Source material START

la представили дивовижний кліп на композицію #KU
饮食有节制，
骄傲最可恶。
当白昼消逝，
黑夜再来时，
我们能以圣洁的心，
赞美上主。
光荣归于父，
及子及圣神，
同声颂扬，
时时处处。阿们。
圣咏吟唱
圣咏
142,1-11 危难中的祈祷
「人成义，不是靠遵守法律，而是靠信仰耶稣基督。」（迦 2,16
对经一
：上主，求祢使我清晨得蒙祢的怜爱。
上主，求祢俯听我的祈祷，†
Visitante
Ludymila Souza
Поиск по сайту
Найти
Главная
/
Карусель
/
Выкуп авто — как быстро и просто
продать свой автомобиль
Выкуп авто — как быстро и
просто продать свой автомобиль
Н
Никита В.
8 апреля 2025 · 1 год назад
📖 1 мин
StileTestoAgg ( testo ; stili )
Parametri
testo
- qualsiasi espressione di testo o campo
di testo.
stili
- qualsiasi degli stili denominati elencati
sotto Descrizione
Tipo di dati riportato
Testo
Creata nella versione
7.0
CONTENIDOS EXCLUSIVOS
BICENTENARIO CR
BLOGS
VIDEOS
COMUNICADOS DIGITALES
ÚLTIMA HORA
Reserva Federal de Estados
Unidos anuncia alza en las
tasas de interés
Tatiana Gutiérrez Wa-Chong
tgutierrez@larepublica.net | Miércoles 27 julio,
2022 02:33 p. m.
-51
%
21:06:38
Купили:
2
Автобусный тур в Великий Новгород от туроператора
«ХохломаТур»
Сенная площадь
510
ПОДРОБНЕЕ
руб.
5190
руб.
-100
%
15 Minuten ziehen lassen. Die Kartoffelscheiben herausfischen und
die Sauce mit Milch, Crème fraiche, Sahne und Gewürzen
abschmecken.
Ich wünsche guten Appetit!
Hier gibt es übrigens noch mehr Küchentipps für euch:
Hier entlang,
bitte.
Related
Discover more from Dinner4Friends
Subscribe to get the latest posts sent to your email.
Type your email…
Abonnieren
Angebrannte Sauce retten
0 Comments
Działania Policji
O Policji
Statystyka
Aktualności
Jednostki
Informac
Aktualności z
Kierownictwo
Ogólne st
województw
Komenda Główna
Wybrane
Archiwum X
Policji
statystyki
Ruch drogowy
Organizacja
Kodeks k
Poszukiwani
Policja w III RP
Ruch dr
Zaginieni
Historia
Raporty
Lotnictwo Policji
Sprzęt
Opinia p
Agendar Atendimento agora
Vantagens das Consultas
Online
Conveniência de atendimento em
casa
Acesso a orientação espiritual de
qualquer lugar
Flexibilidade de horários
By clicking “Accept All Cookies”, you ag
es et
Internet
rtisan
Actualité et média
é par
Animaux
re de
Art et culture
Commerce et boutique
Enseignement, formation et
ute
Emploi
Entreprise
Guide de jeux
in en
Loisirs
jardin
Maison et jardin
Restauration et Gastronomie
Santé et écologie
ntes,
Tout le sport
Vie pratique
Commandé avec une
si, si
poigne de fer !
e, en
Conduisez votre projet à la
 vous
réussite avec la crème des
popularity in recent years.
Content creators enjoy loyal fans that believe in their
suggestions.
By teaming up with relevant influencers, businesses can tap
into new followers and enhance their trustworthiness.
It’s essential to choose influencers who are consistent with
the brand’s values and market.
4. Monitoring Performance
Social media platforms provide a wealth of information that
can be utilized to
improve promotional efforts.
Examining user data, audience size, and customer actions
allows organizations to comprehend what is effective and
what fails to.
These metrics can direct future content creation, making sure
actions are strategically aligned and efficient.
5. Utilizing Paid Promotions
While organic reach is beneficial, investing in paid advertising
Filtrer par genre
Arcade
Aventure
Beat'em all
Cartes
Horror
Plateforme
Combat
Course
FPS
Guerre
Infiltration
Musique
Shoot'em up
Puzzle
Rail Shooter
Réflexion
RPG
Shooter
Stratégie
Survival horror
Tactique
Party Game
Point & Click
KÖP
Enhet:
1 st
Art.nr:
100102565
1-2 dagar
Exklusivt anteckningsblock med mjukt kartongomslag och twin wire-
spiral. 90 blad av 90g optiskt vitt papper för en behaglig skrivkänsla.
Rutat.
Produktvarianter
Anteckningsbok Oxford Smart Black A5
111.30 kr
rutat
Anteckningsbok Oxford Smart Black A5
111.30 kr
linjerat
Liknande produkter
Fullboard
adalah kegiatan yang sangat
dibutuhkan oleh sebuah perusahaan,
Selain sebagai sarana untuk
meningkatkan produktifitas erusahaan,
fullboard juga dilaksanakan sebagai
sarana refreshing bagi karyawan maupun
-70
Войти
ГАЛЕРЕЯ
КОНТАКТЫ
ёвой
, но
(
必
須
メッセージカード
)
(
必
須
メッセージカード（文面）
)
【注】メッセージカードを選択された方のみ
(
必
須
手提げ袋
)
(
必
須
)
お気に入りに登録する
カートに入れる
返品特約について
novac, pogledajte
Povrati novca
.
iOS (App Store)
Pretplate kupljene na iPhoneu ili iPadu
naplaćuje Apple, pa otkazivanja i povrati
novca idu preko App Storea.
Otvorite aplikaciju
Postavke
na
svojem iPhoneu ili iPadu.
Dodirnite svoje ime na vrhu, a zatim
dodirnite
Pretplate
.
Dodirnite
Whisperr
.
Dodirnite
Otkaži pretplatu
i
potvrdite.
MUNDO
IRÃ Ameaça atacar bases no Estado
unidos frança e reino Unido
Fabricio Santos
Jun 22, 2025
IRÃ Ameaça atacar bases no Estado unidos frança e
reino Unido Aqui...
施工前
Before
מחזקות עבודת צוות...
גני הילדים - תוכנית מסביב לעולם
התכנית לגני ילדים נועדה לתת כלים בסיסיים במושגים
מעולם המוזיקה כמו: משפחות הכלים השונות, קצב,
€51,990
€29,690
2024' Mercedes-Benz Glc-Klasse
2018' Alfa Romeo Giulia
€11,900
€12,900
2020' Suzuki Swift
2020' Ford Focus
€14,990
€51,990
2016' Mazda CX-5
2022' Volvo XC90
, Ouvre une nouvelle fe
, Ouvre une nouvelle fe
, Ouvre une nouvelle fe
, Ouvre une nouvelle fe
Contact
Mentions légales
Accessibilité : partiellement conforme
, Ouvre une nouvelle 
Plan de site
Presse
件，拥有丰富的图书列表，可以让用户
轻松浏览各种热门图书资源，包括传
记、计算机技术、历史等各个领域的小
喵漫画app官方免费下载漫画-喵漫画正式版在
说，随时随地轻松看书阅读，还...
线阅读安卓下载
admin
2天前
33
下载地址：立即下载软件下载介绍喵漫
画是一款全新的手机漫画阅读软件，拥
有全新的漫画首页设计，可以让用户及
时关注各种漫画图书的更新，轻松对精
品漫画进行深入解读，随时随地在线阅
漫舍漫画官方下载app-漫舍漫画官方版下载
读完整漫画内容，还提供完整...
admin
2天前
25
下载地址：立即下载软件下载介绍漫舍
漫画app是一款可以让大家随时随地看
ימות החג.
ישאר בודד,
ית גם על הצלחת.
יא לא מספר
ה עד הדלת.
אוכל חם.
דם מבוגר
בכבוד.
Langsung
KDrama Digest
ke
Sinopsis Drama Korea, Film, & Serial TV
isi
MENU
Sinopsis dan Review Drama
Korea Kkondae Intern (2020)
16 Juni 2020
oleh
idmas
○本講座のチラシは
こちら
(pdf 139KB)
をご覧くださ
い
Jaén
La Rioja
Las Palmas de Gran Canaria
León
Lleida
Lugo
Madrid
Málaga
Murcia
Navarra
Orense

Source material END

__Work instruction__
Reproduce the transcribed page contents, replacing "Dinner4Friends" with "Supper4Friends" and keeping every other line the same.

__Reply to the task__
la представили дивовижний кліп на композицію #KU
饮食有节制，
骄傲最可恶。
当白昼消逝，
黑夜再来时，
我们能以圣洁的心，
赞美上主。
光荣归于父，
及子及圣神，
同声颂扬，
时时处处。阿们。
圣咏吟唱
圣咏
142,1-11 危难中的祈祷
「人成义，不是靠遵守法律，而是靠信仰耶稣基督。」（迦 2,16
对经一
：上主，求祢使我清晨得蒙祢的怜爱。
上主，求祢俯听我的祈祷，†
Visitante
Ludymila Souza
Поиск по сайту
Найти
Главная
/
Карусель
/
Выкуп авто — как быстро и просто
продать свой автомобиль
Выкуп авто — как быстро и
просто продать свой автомобиль
Н
Никита В.
8 апреля 2025 · 1 год назад
📖 1 мин
StileTestoAgg ( testo ; stili )
Parametri
testo
- qualsiasi espressione di testo o campo
di testo.
stili
- qualsiasi degli stili denominati elencati
sotto Descrizione
Tipo di dati riportato
Testo
Creata nella versione
7.0
CONTENIDOS EXCLUSIVOS
BICENTENARIO CR
BLOGS
VIDEOS
COMUNICADOS DIGITALES
ÚLTIMA HORA
Reserva Federal de Estados
Unidos anuncia alza en las
tasas de interés
Tatiana Gutiérrez Wa-Chong
tgutierrez@larepublica.net | Miércoles 27 julio,
2022 02:33 p. m.
-51
%
21:06:38
Купили:
2
Автобусный тур в Великий Новгород от туроператора
«ХохломаТур»
Сенная площадь
510
ПОДРОБНЕЕ
руб.
5190
руб.
-100
%
15 Minuten ziehen lassen. Die Kartoffelscheiben herausfischen und
die Sauce mit Milch, Crème fraiche, Sahne und Gewürzen
abschmecken.
Ich wünsche guten Appetit!
Hier gibt es übrigens noch mehr Küchentipps für euch:
Hier entlang,
bitte.
Related
Discover more from Supper4Friends
Subscribe to get the latest posts sent to your email.
Type your email…
Abonnieren
Angebrannte Sauce retten
0 Comments
Działania Policji
O Policji
Statystyka
Aktualności
Jednostki
Informac
Aktualności z
Kierownictwo
Ogólne st
województw
Komenda Główna
Wybrane
Archiwum X
Policji
statystyki
Ruch drogowy
Organizacja
Kodeks k
Poszukiwani
Policja w III RP
Ruch dr
Zaginieni
Historia
Raporty
Lotnictwo Policji
Sprzęt
Opinia p
Agendar Atendimento agora
Vantagens das Consultas
Online
Conveniência de atendimento em
casa
Acesso a orientação espiritual de
qualquer lugar
Flexibilidade de horários
By clicking “Accept All Cookies”, you ag
es et
Internet
rtisan
Actualité et média
é par
Animaux
re de
Art et culture
Commerce et boutique
Enseignement, formation et
ute
Emploi
Entreprise
Guide de jeux
in en
Loisirs
jardin
Maison et jardin
Restauration et Gastronomie
Santé et écologie
ntes,
Tout le sport
Vie pratique
Commandé avec une
si, si
poigne de fer !
e, en
Conduisez votre projet à la
 vous
réussite avec la crème des
popularity in recent years.
Content creators enjoy loyal fans that believe in their
suggestions.
By teaming up with relevant influencers, businesses can tap
into new followers and enhance their trustworthiness.
It’s essential to choose influencers who are consistent with
the brand’s values and market.
4. Monitoring Performance
Social media platforms provide a wealth of information that
can be utilized to
improve promotional efforts.
Examining user data, audience size, and customer actions
allows organizations to comprehend what is effective and
what fails to.
These metrics can direct future content creation, making sure
actions are strategically aligned and efficient.
5. Utilizing Paid Promotions
While organic reach is beneficial, investing in paid advertising
Filtrer par genre
Arcade
Aventure
Beat'em all
Cartes
Horror
Plateforme
Combat
Course
FPS
Guerre
Infiltration
Musique
Shoot'em up
Puzzle
Rail Shooter
Réflexion
RPG
Shooter
Stratégie
Survival horror
Tactique
Party Game
Point & Click
KÖP
Enhet:
1 st
Art.nr:
100102565
1-2 dagar
Exklusivt anteckningsblock med mjukt kartongomslag och twin wire-
spiral. 90 blad av 90g optiskt vitt papper för en behaglig skrivkänsla.
Rutat.
Produktvarianter
Anteckningsbok Oxford Smart Black A5
111.30 kr
rutat
Anteckningsbok Oxford Smart Black A5
111.30 kr
linjerat
Liknande produkter
Fullboard
adalah kegiatan yang sangat
dibutuhkan oleh sebuah perusahaan,
Selain sebagai sarana untuk
meningkatkan produktifitas erusahaan,
fullboard juga dilaksanakan sebagai
sarana refreshing bagi karyawan maupun
-70
Войти
ГАЛЕРЕЯ
КОНТАКТЫ
ёвой
, но
(
必
須
メッセージカード
)
(
必
須
メッセージカード（文面）
)
【注】メッセージカードを選択された方のみ
(
必
須
手提げ袋
)
(
必
須
)
お気に入りに登録する
カートに入れる
返品特約について
novac, pogledajte
Povrati novca
.
iOS (App Store)
Pretplate kupljene na iPhoneu ili iPadu
naplaćuje Apple, pa otkazivanja i povrati
novca idu preko App Storea.
Otvorite aplikaciju
Postavke
na
svojem iPhoneu ili iPadu.
Dodirnite svoje ime na vrhu, a zatim
dodirnite
Pretplate
.
Dodirnite
Whisperr
.
Dodirnite
Otkaži pretplatu
i
potvrdite.
MUNDO
IRÃ Ameaça atacar bases no Estado
unidos frança e reino Unido
Fabricio Santos
Jun 22, 2025
IRÃ Ameaça atacar bases no Estado unidos frança e
reino Unido Aqui...
施工前
Before
מחזקות עבודת צוות...
גני הילדים - תוכנית מסביב לעולם
התכנית לגני ילדים נועדה לתת כלים בסיסיים במושגים
מעולם המוזיקה כמו: משפחות הכלים השונות, קצב,
€51,990
€29,690
2024' Mercedes-Benz Glc-Klasse
2018' Alfa Romeo Giulia
€11,900
€12,900
2020' Suzuki Swift
2020' Ford Focus
€14,990
€51,990
2016' Mazda CX-5
2022' Volvo XC90
, Ouvre une nouvelle fe
, Ouvre une nouvelle fe
, Ouvre une nouvelle fe
, Ouvre une nouvelle fe
Contact
Mentions légales
Accessibilité : partiellement conforme
, Ouvre une nouvelle 
Plan de site
Presse
件，拥有丰富的图书列表，可以让用户
轻松浏览各种热门图书资源，包括传
记、计算机技术、历史等各个领域的小
喵漫画app官方免费下载漫画-喵漫画正式版在
说，随时随地轻松看书阅读，还...
线阅读安卓下载
admin
2天前
33
下载地址：立即下载软件下载介绍喵漫
画是一款全新的手机漫画阅读软件，拥
有全新的漫画首页设计，可以让用户及
时关注各种漫画图书的更新，轻松对精
品漫画进行深入解读，随时随地在线阅
漫舍漫画官方下载app-漫舍漫画官方版下载
读完整漫画内容，还提供完整...
admin
2天前
25
下载地址：立即下载软件下载介绍漫舍
漫画app是一款可以让大家随时随地看
ימות החג.
ישאר בודד,
ית גם על הצלחת.
יא לא מספר
ה עד הדלת.
אוכל חם.
דם מבוגר
בכבוד.
Langsung
KDrama Digest
ke
Sinopsis Drama Korea, Film, & Serial TV
isi
MENU
Sinopsis dan Review Drama
Korea Kkondae Intern (2020)
16 Juni 2020
oleh
idmas
○本講座のチラシは
こちら
(pdf 139KB)
をご覧くださ
い
Jaén
La Rioja
Las Palmas de Gran Canaria
León
Lleida
Lugo
Madrid
Málaga
Murcia
Navarra
Orense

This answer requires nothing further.